Applies routing weights and reduces over topk in a single kernel. Accumulates in fp32. When out is None, allocates and returns an fp32 buffer. When out is provided (e.g. the RSV symmetric memory tensor), writes directly into it — tl.store handles the cast to the buffer’s dtype. Only writes the first valid_tokens rows; rows beyond are left untouched (downstream RSV reads only the valid range). Only accumulates contributions from local experts; non-local topk slots are skipped (their values in input are undefined).

core.inference.moe.vllm_fused_moe.vllm_fused_moe(
hidden_states: torch.Tensor,
probs: torch.Tensor,
fc1_weight: torch.Tensor,
fc2_weight: torch.Tensor,
activation_type: megatron.core.inference.moe.fused_moe.ActivationType,
num_local_experts: int,
local_expert_start: int,
valid_tokens: torch.Tensor,
routing_map: torch.Tensor,
out: Optional[torch.Tensor] = None,
num_tokens_hint: Optional[int] = None,
) torch.Tensor#

Fused MoE using the vLLM Triton grouped-GEMM kernel (BF16).

CUDA-graph compatible: indirection tables are built entirely on-device using fixed-size buffers gated by valid_tokens.

Parameters:

  • hidden_states – [max_tokens, hidden_size] BF16 input. Only the first valid_tokens rows are valid; the rest are ignored.

  • probs – [max_tokens, topk] fp32 routing probabilities.

  • fc1_weight – [num_local_experts, fc1_out, hidden_size] BF16.

  • fc2_weight – [num_local_experts, hidden_size, fc1_out] BF16.

  • activation_type – ActivationType enum.

  • num_local_experts – experts on this rank.

  • local_expert_start – first global expert index on this rank.

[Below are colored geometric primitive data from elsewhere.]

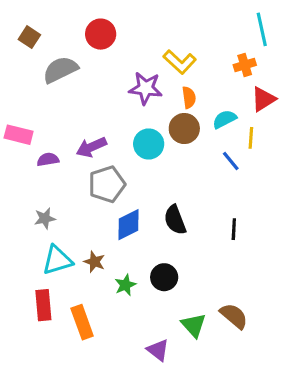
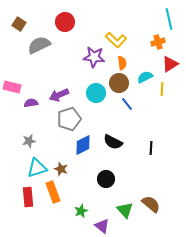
blue line: (231, 161) -> (127, 104), moved
black semicircle: (175, 220) -> (113, 142), turned -42
green star: (125, 285) -> (81, 211), moved
orange rectangle: (82, 322) -> (53, 192), moved

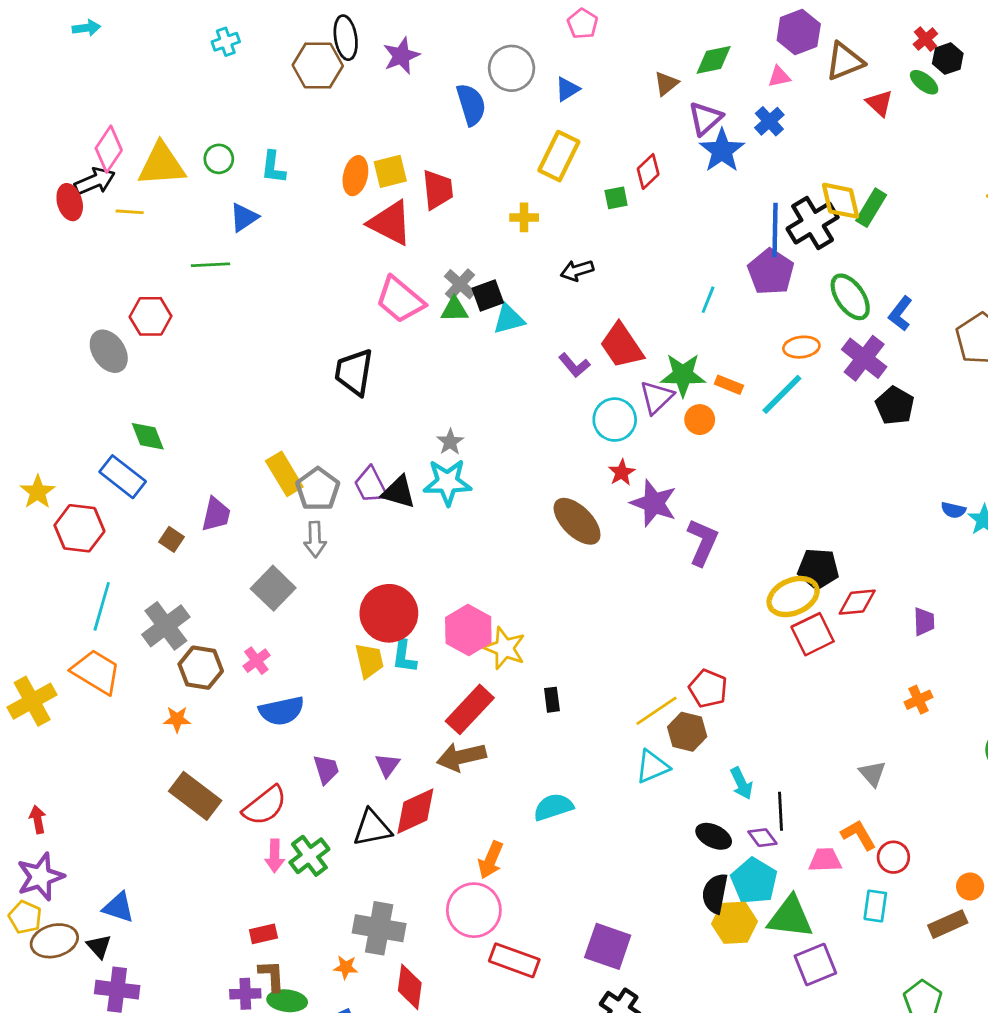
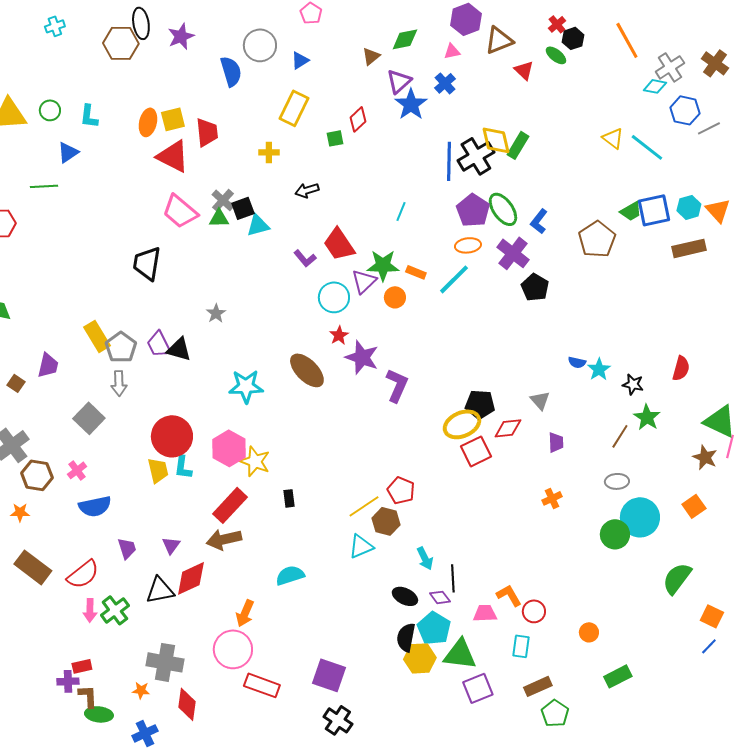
purple pentagon: (771, 272) -> (473, 210), moved
cyan star: (447, 482) -> (246, 386), moved
gray triangle: (873, 774) -> (540, 400), moved
brown rectangle: (948, 924) -> (538, 686), moved
purple cross: (245, 994) -> (68, 681), moved

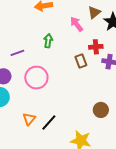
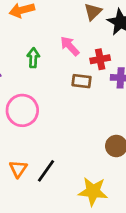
pink arrow: (77, 24) -> (70, 46), moved
brown rectangle: (81, 61) -> (82, 81), turned -56

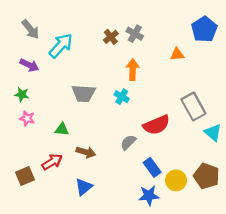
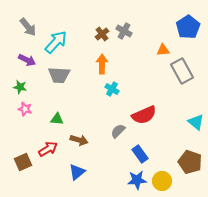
orange arrow: (133, 70) -> (102, 64), moved
gray trapezoid: (84, 93) -> (59, 75), moved
gray rectangle: (193, 106) -> (182, 71), moved
yellow circle: (176, 180) -> (162, 181), moved

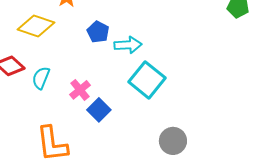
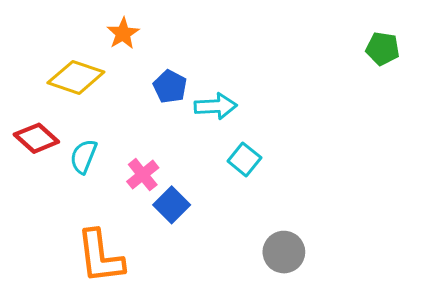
cyan square: (147, 80) -> (244, 159), size x0.6

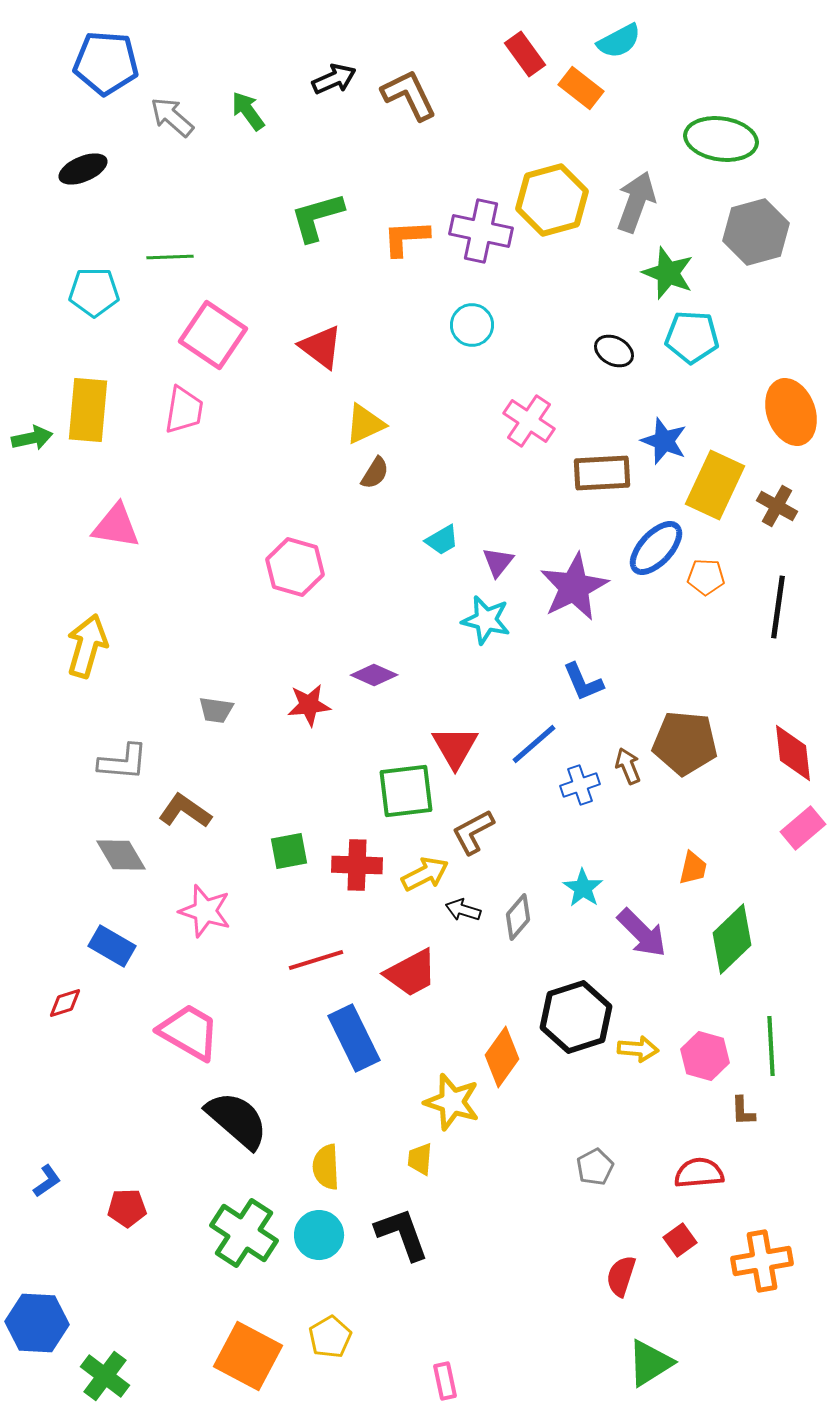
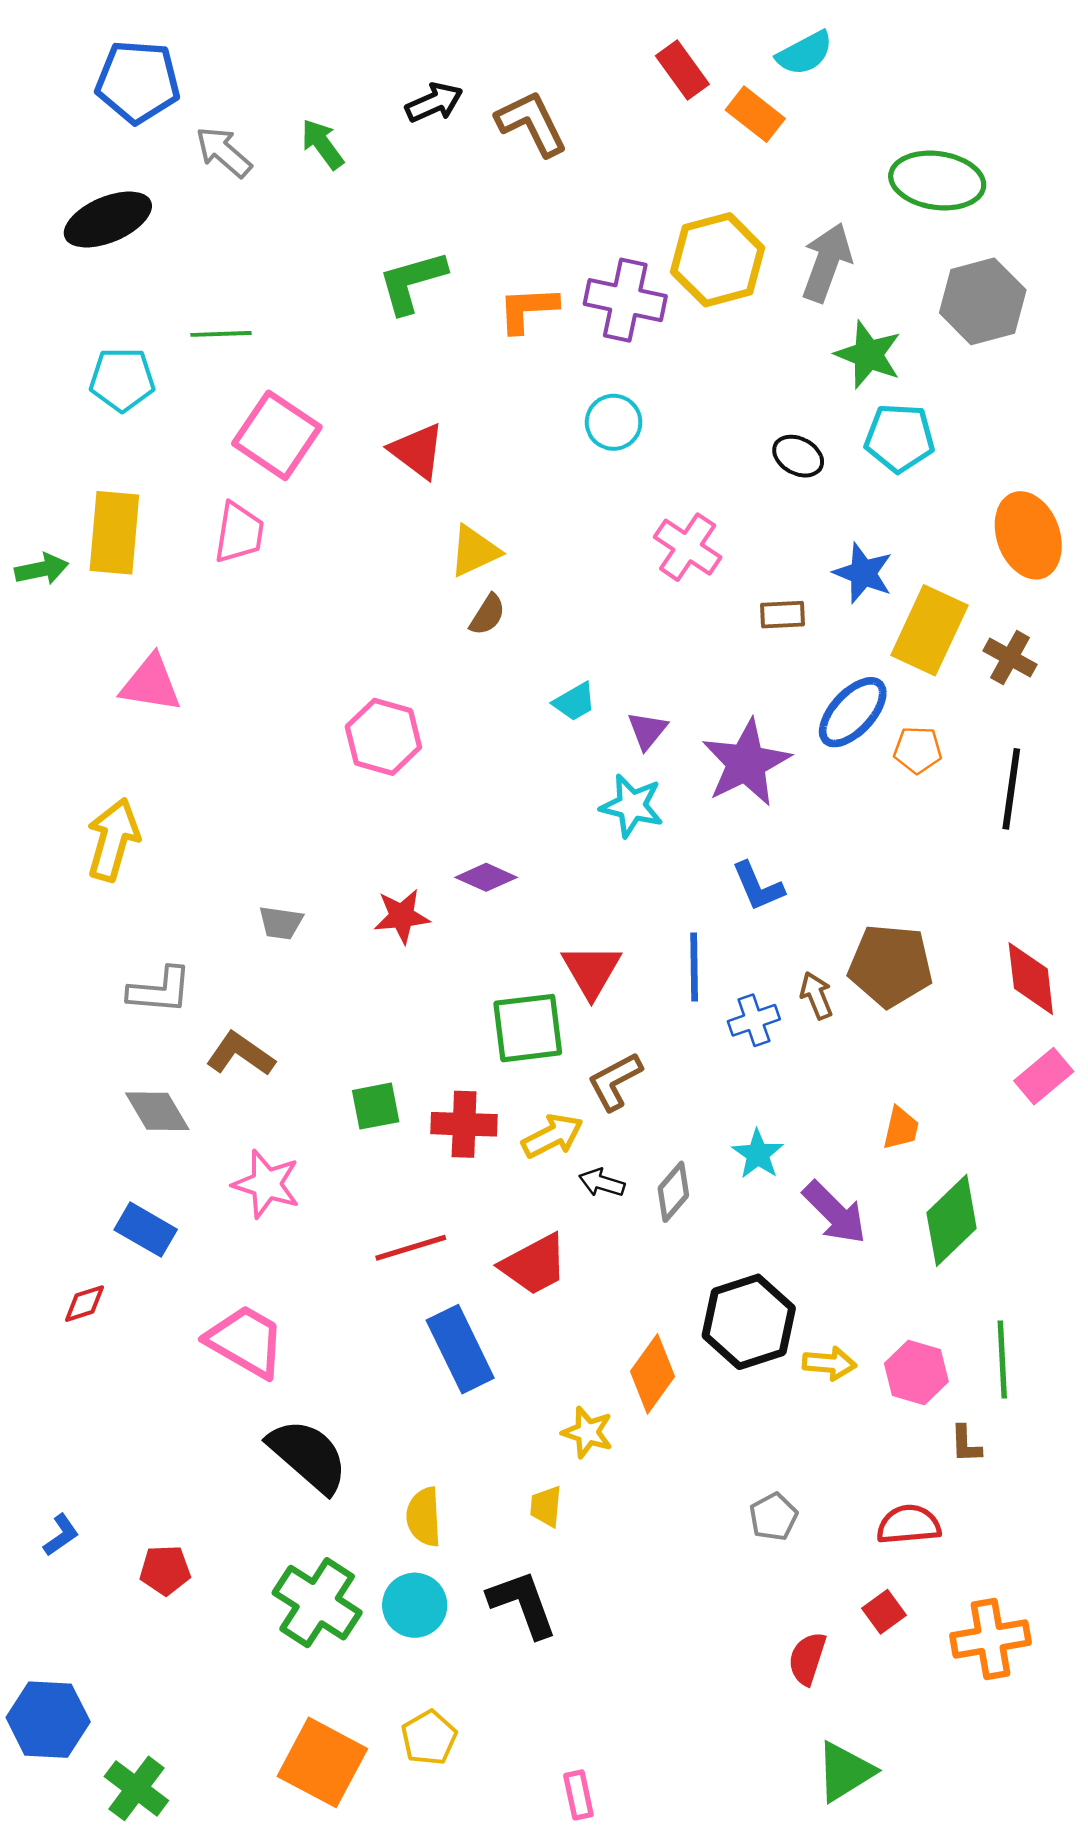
black ellipse: (83, 169) -> (108, 220), size x1.4
brown rectangle: (602, 473) -> (783, 615), size x0.6
blue line: (534, 744) -> (694, 967), turned -50
yellow star: (452, 1102) -> (588, 1432), size x0.7

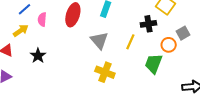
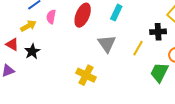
black star: (38, 56) -> (32, 51), moved
yellow cross: (105, 72) -> (86, 75), moved

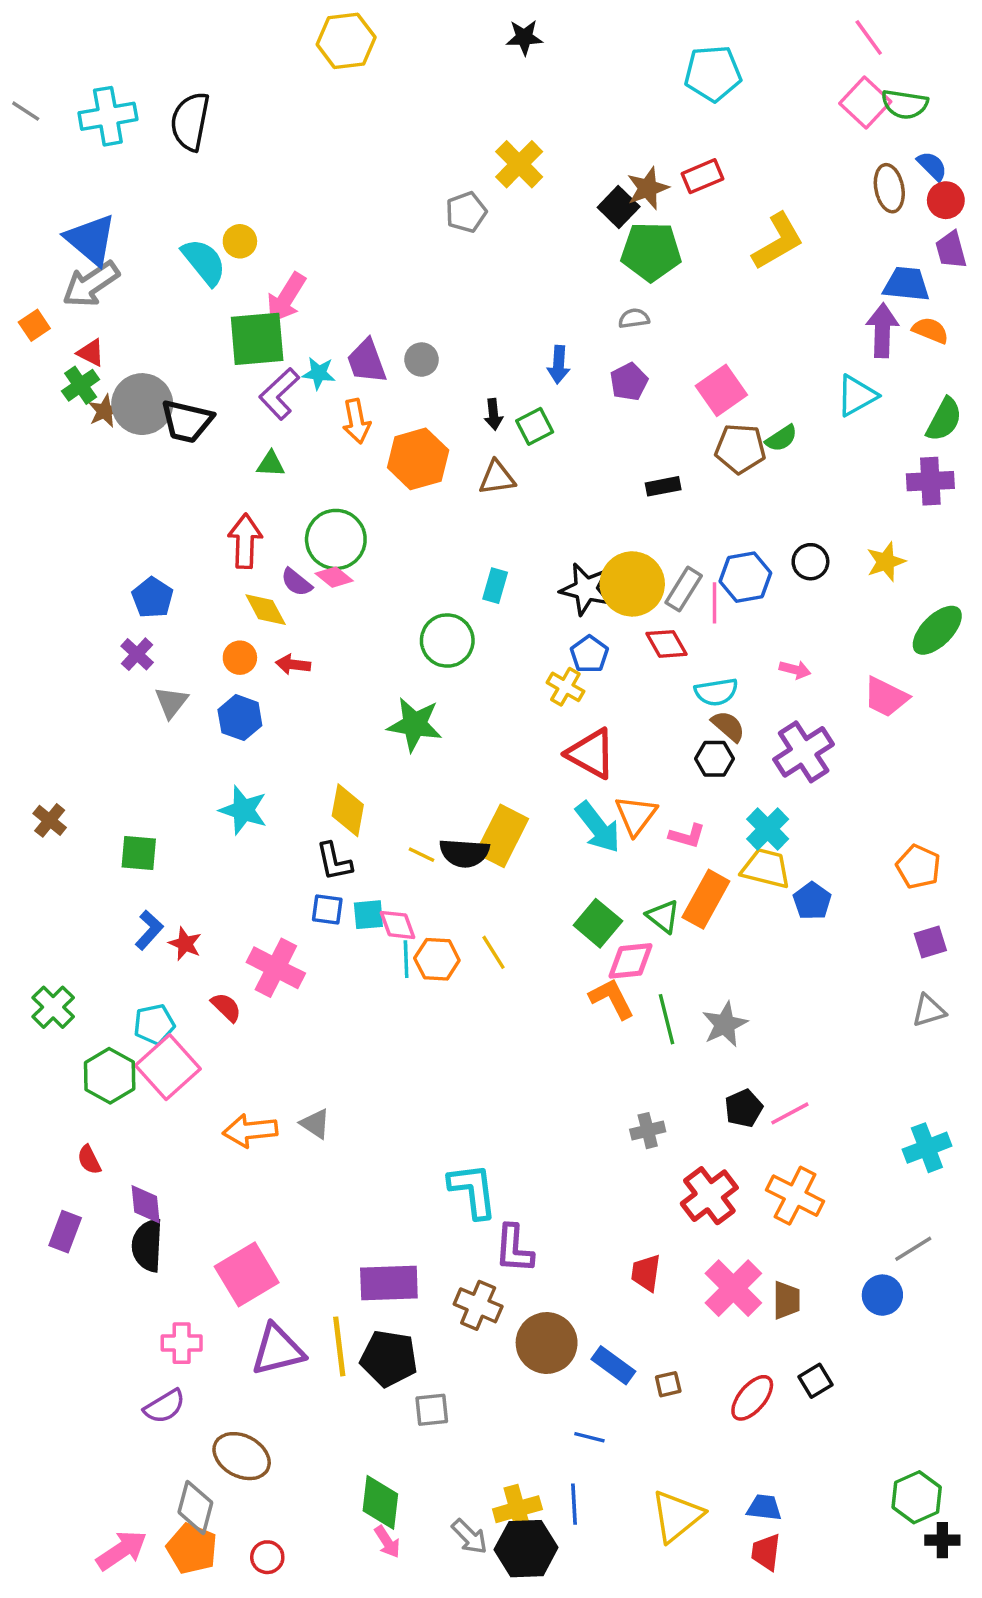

  • valid_tokens – scalar int32 CUDA tensor with number of valid tokens.

  • routing_map – [max_tokens, topk] int expert assignments.

  • out – optional [max_tokens, hidden_size] output buffer (e.g. the RSV symmetric memory tensor). If None, an fp32 buffer is allocated. When provided, tl.store casts to the buffer’s dtype automatically.

  • num_tokens_hint – optional host-side int with the expected number of valid tokens (e.g. batch_size * ep_size). Used to select a better BLOCK_SIZE_M instead of using the worst-case buffer size.

Returns:

[max_tokens, hidden_size] output (fp32 when out=None, else out’s dtype). tl.store handles the implicit cast when out is a different dtype.